Collected data entries:
-------
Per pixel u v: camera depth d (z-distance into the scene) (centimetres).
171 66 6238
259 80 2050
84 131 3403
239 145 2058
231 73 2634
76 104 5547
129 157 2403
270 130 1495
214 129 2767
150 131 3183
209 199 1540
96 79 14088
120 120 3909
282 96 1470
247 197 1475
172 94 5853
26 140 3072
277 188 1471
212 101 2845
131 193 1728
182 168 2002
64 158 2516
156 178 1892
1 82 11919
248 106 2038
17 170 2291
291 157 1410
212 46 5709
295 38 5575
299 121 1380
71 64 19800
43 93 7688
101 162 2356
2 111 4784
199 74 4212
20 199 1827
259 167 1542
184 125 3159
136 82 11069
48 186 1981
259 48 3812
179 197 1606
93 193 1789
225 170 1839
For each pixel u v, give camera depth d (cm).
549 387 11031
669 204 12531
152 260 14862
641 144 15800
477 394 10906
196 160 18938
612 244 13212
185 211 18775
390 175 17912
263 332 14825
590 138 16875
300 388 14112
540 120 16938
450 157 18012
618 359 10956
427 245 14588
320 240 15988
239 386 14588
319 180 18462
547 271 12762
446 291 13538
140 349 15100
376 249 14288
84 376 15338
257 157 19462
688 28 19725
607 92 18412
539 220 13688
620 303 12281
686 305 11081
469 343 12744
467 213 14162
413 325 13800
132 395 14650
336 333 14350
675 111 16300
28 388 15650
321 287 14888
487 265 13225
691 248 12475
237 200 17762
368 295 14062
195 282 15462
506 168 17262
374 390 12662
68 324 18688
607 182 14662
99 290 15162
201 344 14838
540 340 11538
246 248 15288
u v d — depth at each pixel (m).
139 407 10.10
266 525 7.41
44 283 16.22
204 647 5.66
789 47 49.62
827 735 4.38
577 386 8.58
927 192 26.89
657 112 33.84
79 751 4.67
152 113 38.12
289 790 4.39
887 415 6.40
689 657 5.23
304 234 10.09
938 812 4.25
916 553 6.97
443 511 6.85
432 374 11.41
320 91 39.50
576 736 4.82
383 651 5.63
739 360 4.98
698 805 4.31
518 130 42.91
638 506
-------
:: PROBLEM DETAILS ::
The response should be an exact copy of every line above.

:: ANSWER FOR THIS EXERCISE ::
Per pixel u v: camera depth d (z-distance into the scene) (centimetres).
171 66 6238
259 80 2050
84 131 3403
239 145 2058
231 73 2634
76 104 5547
129 157 2403
270 130 1495
214 129 2767
150 131 3183
209 199 1540
96 79 14088
120 120 3909
282 96 1470
247 197 1475
172 94 5853
26 140 3072
277 188 1471
212 101 2845
131 193 1728
182 168 2002
64 158 2516
156 178 1892
1 82 11919
248 106 2038
17 170 2291
291 157 1410
212 46 5709
295 38 5575
299 121 1380
71 64 19800
43 93 7688
101 162 2356
2 111 4784
199 74 4212
20 199 1827
259 167 1542
184 125 3159
136 82 11069
48 186 1981
259 48 3812
179 197 1606
93 193 1789
225 170 1839
For each pixel u v, give camera depth d (cm).
549 387 11031
669 204 12531
152 260 14862
641 144 15800
477 394 10906
196 160 18938
612 244 13212
185 211 18775
390 175 17912
263 332 14825
590 138 16875
300 388 14112
540 120 16938
450 157 18012
618 359 10956
427 245 14588
320 240 15988
239 386 14588
319 180 18462
547 271 12762
446 291 13538
140 349 15100
376 249 14288
84 376 15338
257 157 19462
688 28 19725
607 92 18412
539 220 13688
620 303 12281
686 305 11081
469 343 12744
467 213 14162
413 325 13800
132 395 14650
336 333 14350
675 111 16300
28 388 15650
321 287 14888
487 265 13225
691 248 12475
237 200 17762
368 295 14062
195 282 15462
506 168 17262
374 390 12662
68 324 18688
607 182 14662
99 290 15162
201 344 14838
540 340 11538
246 248 15288
u v d — depth at each pixel (m).
139 407 10.10
266 525 7.41
44 283 16.22
204 647 5.66
789 47 49.62
827 735 4.38
577 386 8.58
927 192 26.89
657 112 33.84
79 751 4.67
152 113 38.12
289 790 4.39
887 415 6.40
689 657 5.23
304 234 10.09
938 812 4.25
916 553 6.97
443 511 6.85
432 374 11.41
320 91 39.50
576 736 4.82
383 651 5.63
739 360 4.98
698 805 4.31
518 130 42.91
638 506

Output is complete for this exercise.